A binary tree is complete if the leaf nodes are only at the last level, and that too on the left, without any gaps.

The idea is to do a breadth first search while maintaining a number n with each node. And when we enque its children, we give the left child number 2n and right child 2n+1.

If the BFS does not return numbers in order 1,2,3 ..., M. Then it is not a complete tree. Otherwise it is.

Pseudo Code:

bool checkCompleteTree (Tree root) {
  
    if (!root) return true;
    Queue <Pair <root, int>> q;
    q.Enque(new Pair(root, 1));  
    int prevNumber = 0;
   
    while(!q.isEmpty()) {
        Pair p = q.Deque();
        Tree node = p.first;
        int number = p.second;
        if (number != prev_number + 1) { 
            return false;
        }
        prev_number++;
        if (!node.Left && node.Right) {
            return false;
        }
        if (node.Left) {
            q.Enque(new Pair(node.Left, number*2));
        }
        if (node.Right) {
            q.Enque(new Pair(node.Right, number*2 + 1));
        }
    }
}

we can do it using BFS idea.
for every node popped we have to just check it it has both left and right children. If for any node this is not true i.e either it has no children or 1 child then we see for all the left over nodes in the queue if they have any children or not. if anyone of them has a child then its not complete binary tree else it is.

int isComBinTree(node *root,int ht)
{
    if(ht==1)
        return 1;
    if(root->right==NULL || root->left==NULL)
        return 0;
    return isComBinTree(root->right,ht-1) && isComBinTree(root->left,ht-1);
}

Where ht is the height of the tree and leaf nodes are assumed to be sub trees with height 1.

breath first using queue. record first encounter of null. after that if a node is poped, it is not complete binary tree. if the loop just finished without next node, it is complete binary tree.

One more way to answer the question is to compare height of left and right subtrees.
Do a post-order tree traversal and check: if in any node MinHeight(LeftSubtree) < MaxHeight(RightSubtree) retrun 'tree is not complete'

One more way to answer the question is to compare height of left and right subtrees.
Do a post-order tree traversal and check: if in any node MinHeight(LeftSubtree) < MaxHeight(RightSubtree) retrun 'tree is not complete'

The following code depends on definition that says in a complete binary tree all the nodes should have exactly 2 nodes (or) none.


boolean isCompleteBT(Node* root) {
If (*root != null) {
return ((*root->left == null && *root->right == null) || (*root->left != null && *root->right != null)) && isCompleteBT(*root->left) && isCompleteBT(*root->right);
}
return true;
}

the min and max depth should be the same

using the definition a tree of height h will have 2^h-1 nodes in it...count the number of nodes using any traversal using stack coz better then recursion and then find height of the tree then chk..

■ ■ ■ ■

### [Exercise requirements]
- a) Please write out the stretch of the thread on complete binary trees from "for every node" through "isComBinTree(node *root,int ht)".
- b) In the thread on complete binary trees, what number does the breadth-first numbering approach give to the right child of a node numbered n?
These records come from a separate source.

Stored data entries
■ ■ ■ ■

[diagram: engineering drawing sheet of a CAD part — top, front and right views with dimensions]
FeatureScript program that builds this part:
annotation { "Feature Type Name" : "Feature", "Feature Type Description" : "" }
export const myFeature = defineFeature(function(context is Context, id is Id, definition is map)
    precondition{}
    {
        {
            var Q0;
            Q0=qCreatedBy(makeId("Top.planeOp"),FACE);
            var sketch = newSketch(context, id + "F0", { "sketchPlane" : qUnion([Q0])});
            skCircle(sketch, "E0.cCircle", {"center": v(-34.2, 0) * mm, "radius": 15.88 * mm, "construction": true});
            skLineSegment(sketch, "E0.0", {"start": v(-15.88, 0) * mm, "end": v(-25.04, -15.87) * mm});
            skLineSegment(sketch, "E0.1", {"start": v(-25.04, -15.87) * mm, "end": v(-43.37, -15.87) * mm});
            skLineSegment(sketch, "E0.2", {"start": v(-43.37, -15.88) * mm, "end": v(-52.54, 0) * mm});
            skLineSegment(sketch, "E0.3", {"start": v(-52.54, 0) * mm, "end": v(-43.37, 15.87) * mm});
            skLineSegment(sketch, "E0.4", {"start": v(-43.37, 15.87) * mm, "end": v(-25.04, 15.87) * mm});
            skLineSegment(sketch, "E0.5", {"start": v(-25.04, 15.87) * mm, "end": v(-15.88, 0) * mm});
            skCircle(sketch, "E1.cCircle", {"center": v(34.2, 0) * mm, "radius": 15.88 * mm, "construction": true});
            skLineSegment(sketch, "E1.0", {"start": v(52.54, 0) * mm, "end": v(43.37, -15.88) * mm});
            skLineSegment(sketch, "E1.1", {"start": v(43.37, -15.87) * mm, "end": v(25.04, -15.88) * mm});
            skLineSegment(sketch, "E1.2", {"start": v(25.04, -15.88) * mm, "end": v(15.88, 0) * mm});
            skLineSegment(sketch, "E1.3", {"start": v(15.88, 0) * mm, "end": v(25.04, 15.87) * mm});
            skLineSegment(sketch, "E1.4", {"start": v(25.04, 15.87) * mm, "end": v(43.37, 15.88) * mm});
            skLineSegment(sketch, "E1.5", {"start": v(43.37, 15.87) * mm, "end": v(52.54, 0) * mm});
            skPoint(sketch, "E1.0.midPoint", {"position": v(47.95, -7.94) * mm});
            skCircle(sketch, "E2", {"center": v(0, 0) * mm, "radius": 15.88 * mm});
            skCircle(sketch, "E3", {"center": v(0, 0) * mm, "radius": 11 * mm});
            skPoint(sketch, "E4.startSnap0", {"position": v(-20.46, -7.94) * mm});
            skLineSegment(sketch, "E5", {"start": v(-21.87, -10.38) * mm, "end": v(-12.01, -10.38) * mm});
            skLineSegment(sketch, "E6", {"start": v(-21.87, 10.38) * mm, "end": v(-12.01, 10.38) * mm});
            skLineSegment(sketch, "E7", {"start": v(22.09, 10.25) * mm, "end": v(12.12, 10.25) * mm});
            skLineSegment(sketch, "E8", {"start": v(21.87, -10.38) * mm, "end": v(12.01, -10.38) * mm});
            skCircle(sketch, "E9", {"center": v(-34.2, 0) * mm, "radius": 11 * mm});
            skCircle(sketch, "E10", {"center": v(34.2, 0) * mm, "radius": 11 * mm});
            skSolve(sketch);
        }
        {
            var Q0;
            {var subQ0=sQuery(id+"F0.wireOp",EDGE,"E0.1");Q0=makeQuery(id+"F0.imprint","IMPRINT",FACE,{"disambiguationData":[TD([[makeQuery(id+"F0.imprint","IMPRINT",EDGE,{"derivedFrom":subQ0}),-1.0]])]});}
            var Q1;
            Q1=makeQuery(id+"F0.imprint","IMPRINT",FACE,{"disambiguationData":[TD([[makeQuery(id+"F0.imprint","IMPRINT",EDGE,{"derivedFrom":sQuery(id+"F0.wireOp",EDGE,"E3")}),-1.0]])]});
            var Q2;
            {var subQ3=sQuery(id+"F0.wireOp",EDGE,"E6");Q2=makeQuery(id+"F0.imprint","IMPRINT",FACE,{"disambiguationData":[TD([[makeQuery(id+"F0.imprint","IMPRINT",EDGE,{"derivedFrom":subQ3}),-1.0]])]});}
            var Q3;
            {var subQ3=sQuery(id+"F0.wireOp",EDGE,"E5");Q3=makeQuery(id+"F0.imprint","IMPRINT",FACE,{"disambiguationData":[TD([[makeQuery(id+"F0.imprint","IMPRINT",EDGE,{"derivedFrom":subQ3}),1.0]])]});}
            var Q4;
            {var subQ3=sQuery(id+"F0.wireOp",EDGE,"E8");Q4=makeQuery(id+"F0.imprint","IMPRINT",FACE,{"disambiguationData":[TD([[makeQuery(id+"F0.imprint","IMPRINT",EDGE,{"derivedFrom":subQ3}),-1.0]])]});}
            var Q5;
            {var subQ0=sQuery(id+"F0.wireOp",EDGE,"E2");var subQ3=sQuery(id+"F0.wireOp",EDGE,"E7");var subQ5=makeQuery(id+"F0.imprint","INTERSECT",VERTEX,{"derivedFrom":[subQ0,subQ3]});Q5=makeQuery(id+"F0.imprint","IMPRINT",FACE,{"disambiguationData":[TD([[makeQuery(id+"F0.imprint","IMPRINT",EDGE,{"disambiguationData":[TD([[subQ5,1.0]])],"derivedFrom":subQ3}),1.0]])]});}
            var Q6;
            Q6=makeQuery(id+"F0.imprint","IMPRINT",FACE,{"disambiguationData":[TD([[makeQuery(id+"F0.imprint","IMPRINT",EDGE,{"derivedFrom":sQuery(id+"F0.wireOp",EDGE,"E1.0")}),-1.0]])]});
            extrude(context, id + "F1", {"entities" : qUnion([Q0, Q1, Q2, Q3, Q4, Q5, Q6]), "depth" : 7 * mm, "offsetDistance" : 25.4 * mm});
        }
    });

■ ■ ■ ■

### [Answers to the tasks]
- a)
for every node popped we have to just check it it has both left and right children. If for any node this is not true i.e either it has no children or 1 child then we see for all the left over nodes in the queue if they have any children or not. if anyone of them has a child then its not complete binary tree else it is.

int isComBinTree(node *root,int ht)

- b) 2n+1